Armando Mateus Week 13

Week 13 - PilotNet Deployment and Real-Time Performance Evaluation

December 23, 2025

Comparative analysis of PilotNet inference performance and real-world autonomous driving behavior

This week focused on deploying the PilotNet architecture using the enhanced dataset from Week 12 and evaluating its performance in both offline and online testing environments. The work included training and benchmarking Keras (h5) and TensorFlow Lite (tflite) models, followed by real-time autonomous driving tests to identify behavioral challenges and define future dataset augmentation strategies.

Figure 1: Week 12 enhanced dataset composition for steering across 7 categories.

1. Model Training and Deployment:
Using the enhanced dataset from Week 12 (Figure 1), the PilotNet architecture was implemented in both Keras (h5) and TensorFlow Lite (tflite) formats. A dedicated Python environment was set up to install the required packages and ensure compatibility across frameworks. The training process successfully produced both model formats, which were subsequently evaluated for inference performance.

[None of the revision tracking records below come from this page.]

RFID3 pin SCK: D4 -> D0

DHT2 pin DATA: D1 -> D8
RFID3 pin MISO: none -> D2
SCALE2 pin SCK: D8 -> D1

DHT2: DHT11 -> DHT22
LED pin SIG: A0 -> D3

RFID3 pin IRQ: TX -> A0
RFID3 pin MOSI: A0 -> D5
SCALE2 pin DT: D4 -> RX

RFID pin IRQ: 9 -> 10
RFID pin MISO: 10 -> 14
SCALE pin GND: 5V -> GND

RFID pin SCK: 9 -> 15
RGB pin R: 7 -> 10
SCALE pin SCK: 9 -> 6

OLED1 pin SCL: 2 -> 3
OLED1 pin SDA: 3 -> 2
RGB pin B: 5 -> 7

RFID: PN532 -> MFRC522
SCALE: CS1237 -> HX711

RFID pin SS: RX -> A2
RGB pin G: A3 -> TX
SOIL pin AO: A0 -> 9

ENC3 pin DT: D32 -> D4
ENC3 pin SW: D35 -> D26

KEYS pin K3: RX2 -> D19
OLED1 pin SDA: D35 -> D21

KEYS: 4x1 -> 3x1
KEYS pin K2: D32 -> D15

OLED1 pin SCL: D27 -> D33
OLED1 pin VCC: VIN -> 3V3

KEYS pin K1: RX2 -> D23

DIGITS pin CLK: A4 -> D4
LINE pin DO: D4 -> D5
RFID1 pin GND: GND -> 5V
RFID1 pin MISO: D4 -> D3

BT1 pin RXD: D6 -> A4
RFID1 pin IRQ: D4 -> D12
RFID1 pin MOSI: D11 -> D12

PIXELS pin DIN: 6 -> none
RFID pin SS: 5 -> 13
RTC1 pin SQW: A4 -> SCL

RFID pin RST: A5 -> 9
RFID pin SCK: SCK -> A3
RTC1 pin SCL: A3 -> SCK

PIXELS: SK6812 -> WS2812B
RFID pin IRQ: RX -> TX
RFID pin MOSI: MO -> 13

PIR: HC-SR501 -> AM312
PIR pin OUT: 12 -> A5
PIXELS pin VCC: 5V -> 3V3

2. Inference Time Benchmarking:
Inference times were measured for each model variant. The complete control loop—including camera capture, inference, and control action—must not exceed 50ms to guarantee a 20Hz execution rate. The results are summarized below, with MobileNet (PyTorch) included as a reference:

INFERENCE TIME COMPARISON:

MobileNet - PyTorch Model (pth)

• Minimum inference time: 15ms

• Maximum inference time: 32ms

• Average inference time: 18ms

PilotNet - Keras Model (h5)

• Minimum inference time: 150ms

• Maximum inference time: 315ms

• Average inference time: 240ms

PilotNet - TensorFlow Lite Model (tflite)

• Minimum inference time: 1ms

• Maximum inference time: 2ms

• Average inference time: 2ms

The TensorFlow Lite model was selected for real-time deployment due to its ability to meet the 20Hz requirement, whereas the Keras model exceeded the allowable inference window.

3. Offline Testing Results:
Offline verification tests showed identical behavior between the h5 and tflite PilotNet models, as illustrated in Figure 2. For reference, the MobileNet performance under the same conditions is shown in Figure 3.

Expert driving vs autonomous driving for enhanced dataset of week 12: autonomous driving based on PilotNet with same results for H5 and tflite models

Figure 2: Expert driving vs autonomous driving for enhanced dataset of week 13: autonomous driving based on PilotNet with same results for H5 and tflite models.

Figure 3: Expert driving vs autonomous driving for enhanced dataset of week 12: autonomous driving based on MobileNet.

4. Online Testing and Behavioral Analysis:
The TensorFlow Lite model was deployed for real-time autonomous driving tests. The following driving characteristics were observed:

Oscillations during straight driving: Possibly caused by variability in "straight driving examples" within the dataset due to inconsistencies in expert driving behavior.
Straight driving in non-permitted areas: Instances where the vehicle drives too close to or slightly onto sidewalks or lane dividers, and instead of correcting back to the right lane, it continues straight.
Early turns: In some right and left turns, the system initiates steering action prematurely, leading to sidewalk invasion or collisions with obstacles.

Given the nature of these issues, the next step is to augment the dataset with a significant number of examples covering these challenging scenarios. This approach aligns with the recommendations from Carlos Andrés Velasquez’s work (https://roboticslaburjc.github.io/2023-phd-carlos-velasquez/weekly%20log/week74/), whose insights are being incorporated into this project.

5. Autonomous Driving Demonstration:
Below is a video showing the autonomous vehicle in operation using the PilotNet/tflite model:

Figure 4: Autonomous driving with PilotNet/tflite.

Conclusion:
This week’s evaluation confirmed the superior inference speed of the TensorFlow Lite version of PilotNet, making it suitable for real-time deployment at 20Hz. However, behavioral issues during online tests highlight the need for further dataset refinement. The next steps will focus on targeted data collection to address oscillations, improper lane-keeping, and premature turning, following established research recommendations to improve model robustness and driving safety.